To answer the question of if there are any children whose deaths at the three campuses went unreported, Pease said the commission will take three steps. The first is wading into the flood of documents available. Those include records containing attendance and health information, Redinger said, along with any documents maintained by the religious organizations that oversaw the schools. All three schools date back to the late 1800s.
“The Catholic priests and nuns who ran these schools were famous for their record keeping in terms of making note of every occurrence that happened at schools,” he said.
To assist in piecing together documents from archives maintained in Montana and as far away as Washington D.C., Redinger said the commission has retained Historical Research Associates, a private firm based out of Missoula to conduct nationwide research.
The second step for the commission, Pease said, will be to hold listening sessions for tribal members on the Crow and Northern Cheyenne reservations to share their memories of Indian boarding schools. Those oral histories, she said, offer a glimpse into the past that may be lost in official documentation. Pease’s great-uncle died while attending a boarding school in Crow Agency in 1903. During her own research, Pease couldn’t find any mention of Benny for that entire year.
“We know that there could be times when these stories have never been shared outside the confines of their own family dining room, or maybe it’s never been shared at all, so we’re planning to give that the utmost respect,” Pease said.
The commission’s final step will be combining the oral histories with the archival research in a report to the St. Labre Board of Directors. Although there is nothing to indicate at this point that there are any unmarked graves at the St. Labre campuses, Pease said the commission is prepared to invest in tools such as ground penetrating radar should its research prove otherwise.

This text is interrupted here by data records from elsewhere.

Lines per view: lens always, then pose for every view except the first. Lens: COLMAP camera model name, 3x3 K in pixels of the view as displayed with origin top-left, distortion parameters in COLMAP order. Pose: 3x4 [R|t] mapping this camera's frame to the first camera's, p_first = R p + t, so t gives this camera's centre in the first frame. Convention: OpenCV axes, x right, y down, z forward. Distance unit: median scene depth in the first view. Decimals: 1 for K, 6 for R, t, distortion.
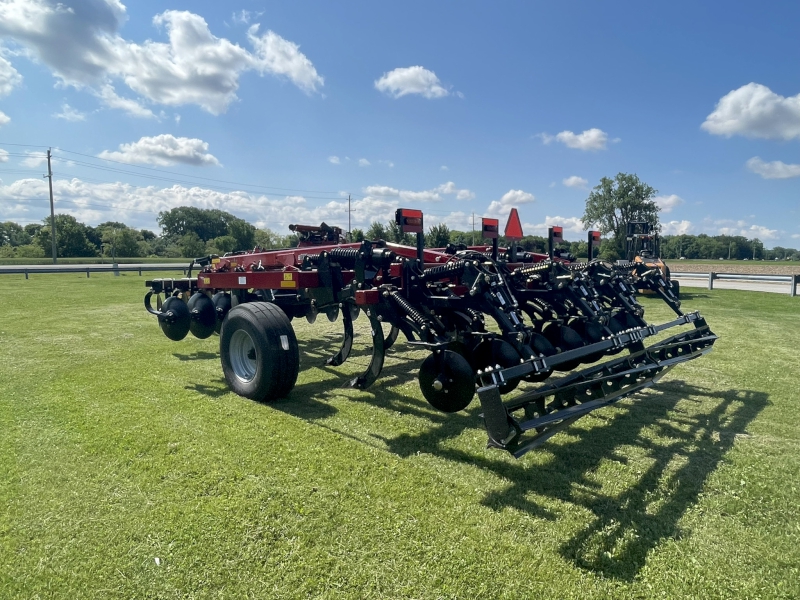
lens RADIAL K [[516.3, 0, 400.0], [0, 516.3, 300.0], [0, 0, 1]] dist [-0.002531, -0.000149]
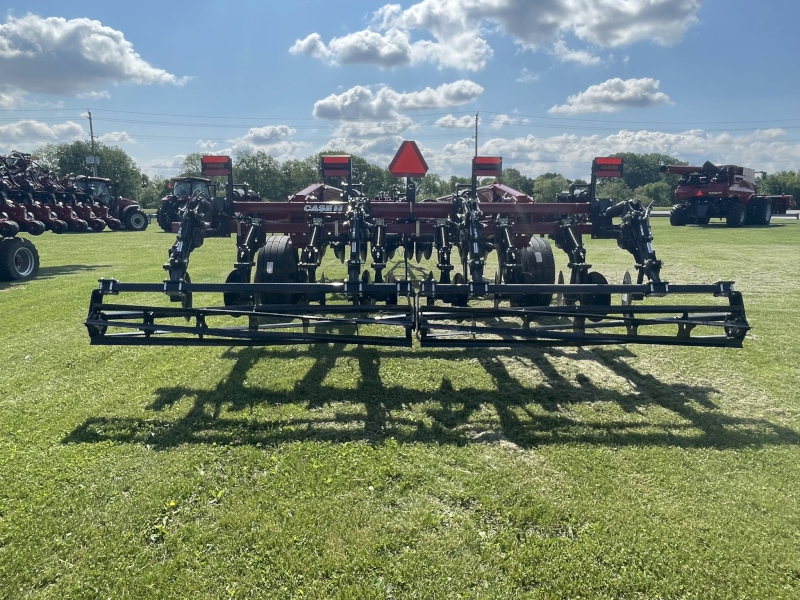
lens RADIAL K [[523.4, 0, 400.0], [0, 523.4, 300.0], [0, 0, 1]] dist [-0.002107, -0.016652]
pose [[0.662054, 0.125470, -0.738879, 0.061861], [-0.055077, 0.991366, 0.118994, -0.000621], [0.747430, -0.038085, 0.663248, 0.024397]]
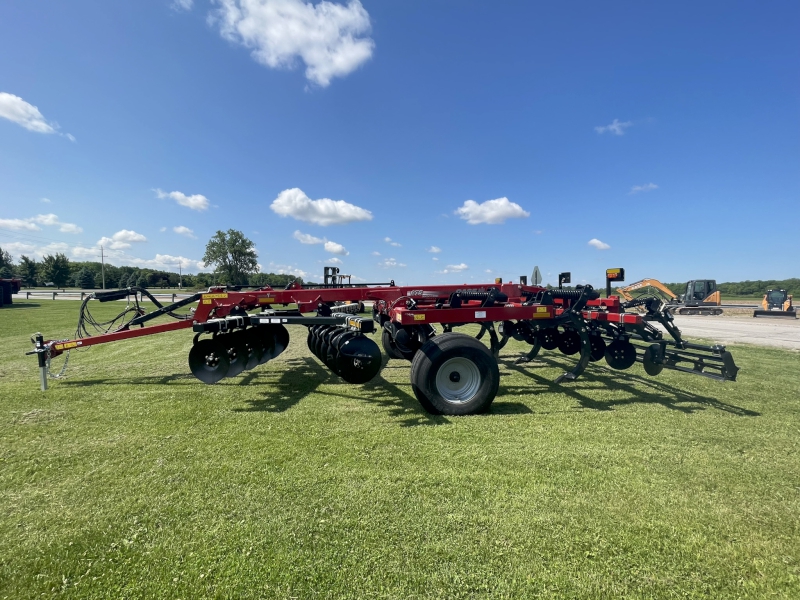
lens RADIAL K [[346.3, 0, 400.0], [0, 346.3, 300.0], [0, 0, 1]] dist [-0.002491, -0.000183]
pose [[0.620792, -0.021417, 0.783682, -0.066047], [0.056350, 0.998260, -0.017356, -0.003598], [-0.781947, 0.054935, 0.620919, 0.043387]]
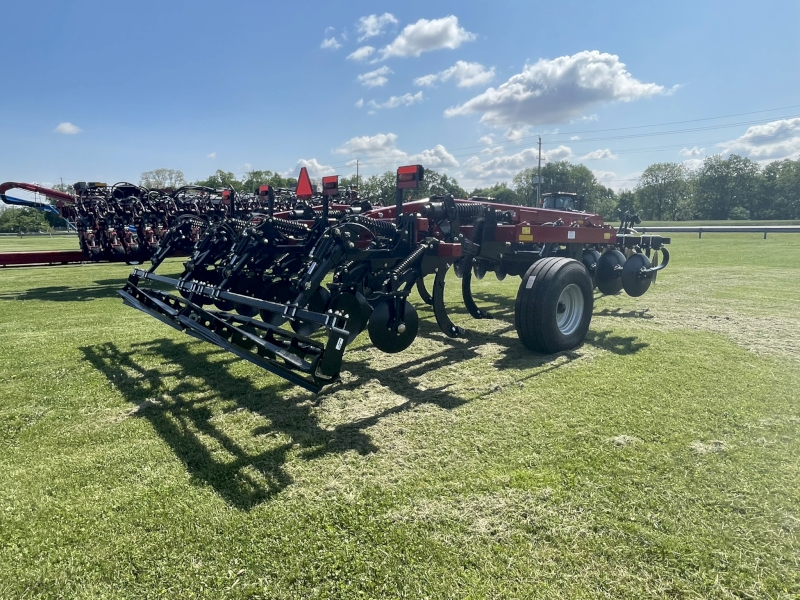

The listening sessions will begin July 10 on the Northern Cheyenne Reservation. The commission is asking that only tribal members with information to share attend. The place and time of each listening session is as follows:
- Blessed Sacrament Church, Lame Deer: July 10 9:00 a.m.
- Christ the King Catholic Church, Busby: July 10 1:00 p.m.
- St. Labre Auditorium, Ashland: July 10 5:30 p.m.
- St. Dennis Meeting Hall, Crow Agency: July 11 9:00 a.m.
- Our Lady of Loretto Catholic Church, Lodge Grass: July 11 1:00 p.m.
- Pretty Eagle Catholic Academy Cafeteria, St. Xavier: July 11 5:00 p.m.
- St. Charles Mission School Cafeteria, Pryor: July 12 10:00 a.m.